24 Ağustos 2014 Pazar

ALS HASTALIĞI VE UMURSAMADIĞIMIZ GERÇEKLER

Başkalarının yaptıklarının, düşündüklerinin peşinden gitmeyi, taklit etmeyi ne kadar seviyoruz. Biz de; hayırlı ve güzel olan; ortak sorunumuza çözüm olacak; sevgimiz, aşkımız olacak birşeyler düşünüp, ortaya çıkarmak gibi uğraşı isteyen, fedakarlık isteyen şeyler yapmıyoruz.
Ülkemiz dışından gelen her akıma kayıtsız şartsız teslim olup, cazibesine kapılıp, uygulayıcısı oluyoruz. Tartma, ölçme yok; bodoslama dalıyoruz.

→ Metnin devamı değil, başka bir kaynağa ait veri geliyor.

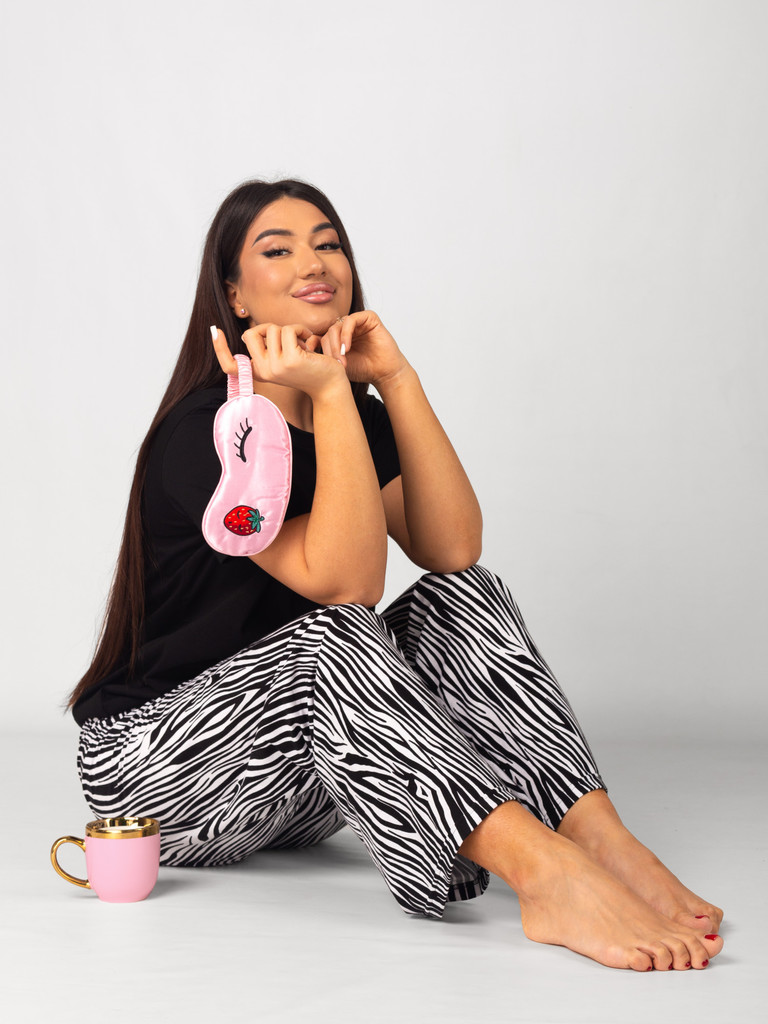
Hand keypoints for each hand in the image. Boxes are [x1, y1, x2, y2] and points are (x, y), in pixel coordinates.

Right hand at [211, 323, 347, 399]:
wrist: (330, 385)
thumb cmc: (307, 368)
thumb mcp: (282, 358)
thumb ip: (266, 347)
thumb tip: (247, 334)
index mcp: (259, 373)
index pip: (231, 365)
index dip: (219, 348)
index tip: (214, 331)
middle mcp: (264, 372)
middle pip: (251, 334)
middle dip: (269, 328)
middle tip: (287, 337)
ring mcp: (276, 367)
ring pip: (273, 329)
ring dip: (290, 330)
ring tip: (303, 344)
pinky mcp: (291, 360)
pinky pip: (289, 330)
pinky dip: (301, 330)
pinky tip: (310, 342)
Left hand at [307, 310, 408, 386]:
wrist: (384, 373)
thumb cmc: (363, 370)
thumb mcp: (336, 365)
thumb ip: (322, 357)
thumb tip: (300, 353)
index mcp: (338, 336)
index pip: (320, 335)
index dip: (314, 345)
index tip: (313, 358)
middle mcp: (346, 327)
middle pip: (327, 332)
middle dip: (328, 349)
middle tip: (333, 363)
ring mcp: (357, 321)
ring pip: (337, 326)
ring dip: (336, 344)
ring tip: (340, 358)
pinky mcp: (369, 317)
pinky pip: (351, 320)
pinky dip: (346, 334)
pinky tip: (346, 349)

Yıllar önce Adnan Hoca denen adamın müridi Amerika'da kanserim diye yaygara kopartıp, duygularımızı sömürüp; Türkiye den yetmiş bin ünite kanın ABD'ye gitmesini sağlamıştı. Zamanın sağlık bakanı ''bu adama kanmayın, ABD'ye kan göndermeyin, genlerimizi inceliyor olabilirler'' dediğinde adamı ırkçılıkla suçlamıştık.Daha sonra öğrendik ki adam bizleri dolandırmış, hasta falan değilmiş.
ALS hastalığına dikkat çekmek için ülkemizde; başta şöhretli insanlar olmak üzere herkes başlarından aşağı buzlu suları boca ediyorlar. Bu eylem elbetteki hayırlı ve faydalı bir işe dikkat çekilmesi adına güzel bir eylem tarzı. Ancak ister istemez ülkemde o kadar sahip çıkılması gereken ve aciliyeti olan konular varken ALS için baştan aşağı buzlu su dökülmesi ve ülkemde çığ gibi benimsenip, yaygın hale gelmesini doğrusu kıskandım.
-Benim ülkemde son oniki yıldır dikta rejimi var ama benzer eylemi kimse düşünmüyor.
-İşverenler ve esnaf vergi müfettişlerinin siyasi yandaşlık adına tehditi altındalar
-''kesimlerin hukuku'' ve dolayısıyla ''kesimlerin yargısı'' oluşmuş ve bunların müsebbibi olanların sidik yarışında ülkemiz tarumar edilmiş, büyüklüğü ve yüceliği adına hiçbir değeri ve ciddiyeti kalmamış
Kafalarına inen balyozdan haberi olmayanların, başlarına buzlu su boca etmelerini anlamıyorum.
-Bonzai denen illet her gün can alıyor, yine benzer bir eylem tarzı kimsenin aklına gelmiyor.
-Ülke; bizzat yönetenler tarafından her vesile ile etnik kimlikler telaffuz edilerek kafalarda fiili bölünmeye gidiliyor.
-Gereksiz yere ve kimsenin kimseyi ırgalamadığı mezhep farklılığı; yine bizzat ülkeyi yönetenler tarafından ifade edilerek mezhepsel ve dinsel ayrışma istenerek; sürekli olarak bir Avrupa devleti olma çabamız yön değiştirip, üçüncü dünya, bölgesel olarak da Araplaşmış, mezhep ayrışmasına göre yönetilen orta Ortadoğu ülkesi olma çabasındayız.
Velhasıl kelam; düşünülmeden, güdülenerek yapılan eylemler bana biraz işin kolayına kaçmak, birazda reklam amaçlı olduğunu düşünüyorum.
Kıçında donu olmayanın, seçkin bir mağazada pantolon bakmaya gitmesi tamamen mağazada görüntülenmesini istemesindendir, ihtiyacından değil.
Hayır için yarış içinde olmak en güzel şeydir ama eylemin içinde biraz da bana ait bir şey olmalı.